Preguntas por responder
• A. Reproduce sin cambios el fragmento del texto sobre la parroquia de San Marcos que empieza con "La parroquia de" y sigue hasta "el siglo XVIII.".
• B. Responde, a partir del texto sobre la parroquia de San Marcos, estas preguntas:
(i) ¿Quién fundó la parroquia?
(ii) ¿Cuántos lados tiene el ábside?
(iii) ¿De qué colores está pintado el retablo?

====== Texto proporcionado

La parroquia de San Marcos fue fundada por el obispo fray Luis López de Solís (1594-1606). Era parroquia de indios y estaba situada en el mismo sitio en que hoy está. Más aún: los muros son los mismos con que fue trazada, sencillamente, como se hacían las iglesias en aquel entonces, es decir, una sala rectangular y un arco, el triunfal, dividiéndola en dos partes: una que corresponde al presbiterio, y otra al pueblo. El ábside tiene cinco lados y sobre él se levanta el retablo, que debe ser ejecutado en el siglo XVIII.

Tiene tres calles: la del medio con dos graciosos nichos, el de arriba, con dos columnas salomónicas que le flanquean y el de abajo, con otras dos columnas salomónicas que sostienen un entablamento, debajo del cual se encuentra el nicho. Las calles de los lados tienen un solo nicho entre dos columnas estriadas, largas que se apoyan en dos dados y se rematan en dos cimacios que reciben el entablamento. En el cuerpo central se ve la figura del Padre Eterno, coronando todo el retablo. De las tres calles, la del medio se halla en segundo plano y las dos de los lados, en primero, uniéndose las tres por medio de un cuerpo convexo. El retablo es bonito como idea, pero mal ejecutado. Está pintado en rojo y oro.

============
====== Conjunto de datos

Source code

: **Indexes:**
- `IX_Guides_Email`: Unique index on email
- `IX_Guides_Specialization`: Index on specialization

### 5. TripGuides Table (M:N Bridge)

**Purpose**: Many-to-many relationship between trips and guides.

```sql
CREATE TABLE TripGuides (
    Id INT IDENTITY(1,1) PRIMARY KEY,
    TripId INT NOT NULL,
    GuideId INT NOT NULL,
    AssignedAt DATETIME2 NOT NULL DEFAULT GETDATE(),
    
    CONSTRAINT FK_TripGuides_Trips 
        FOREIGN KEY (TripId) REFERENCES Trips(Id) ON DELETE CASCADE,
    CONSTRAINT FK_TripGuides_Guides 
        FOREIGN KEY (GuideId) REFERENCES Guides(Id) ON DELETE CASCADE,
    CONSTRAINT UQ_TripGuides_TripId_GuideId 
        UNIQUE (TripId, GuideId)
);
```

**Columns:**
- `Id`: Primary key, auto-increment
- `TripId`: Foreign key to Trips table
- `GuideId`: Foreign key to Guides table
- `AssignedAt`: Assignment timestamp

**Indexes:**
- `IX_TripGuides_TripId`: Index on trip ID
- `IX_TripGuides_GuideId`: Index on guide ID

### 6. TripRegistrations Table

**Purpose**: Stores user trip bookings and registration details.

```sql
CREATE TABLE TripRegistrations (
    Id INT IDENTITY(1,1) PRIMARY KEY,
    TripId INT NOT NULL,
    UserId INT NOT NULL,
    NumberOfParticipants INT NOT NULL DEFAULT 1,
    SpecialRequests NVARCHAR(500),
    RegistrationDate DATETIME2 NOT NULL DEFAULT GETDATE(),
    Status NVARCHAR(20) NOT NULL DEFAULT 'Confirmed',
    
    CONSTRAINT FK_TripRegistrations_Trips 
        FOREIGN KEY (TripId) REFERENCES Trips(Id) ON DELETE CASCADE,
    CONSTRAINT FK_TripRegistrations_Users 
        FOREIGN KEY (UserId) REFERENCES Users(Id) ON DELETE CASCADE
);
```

============

Soluciones en orden
• A.
La parroquia de San Marcos fue fundada por el obispo fray Luis López de Solís (1594-1606). Era parroquia de indios y estaba situada en el mismo sitio en que hoy está. Más aún: los muros son los mismos con que fue trazada, sencillamente, como se hacían las iglesias en aquel entonces, es decir, una sala rectangular y un arco, el triunfal, dividiéndola en dos partes: una que corresponde al presbiterio, y otra al pueblo. El ábside tiene cinco lados y sobre él se levanta el retablo, que debe ser ejecutado en el siglo XVIII.

• B.
(i) El obispo fray Luis López de Solís.
(ii) Cinco.
(iii) De rojo y oro.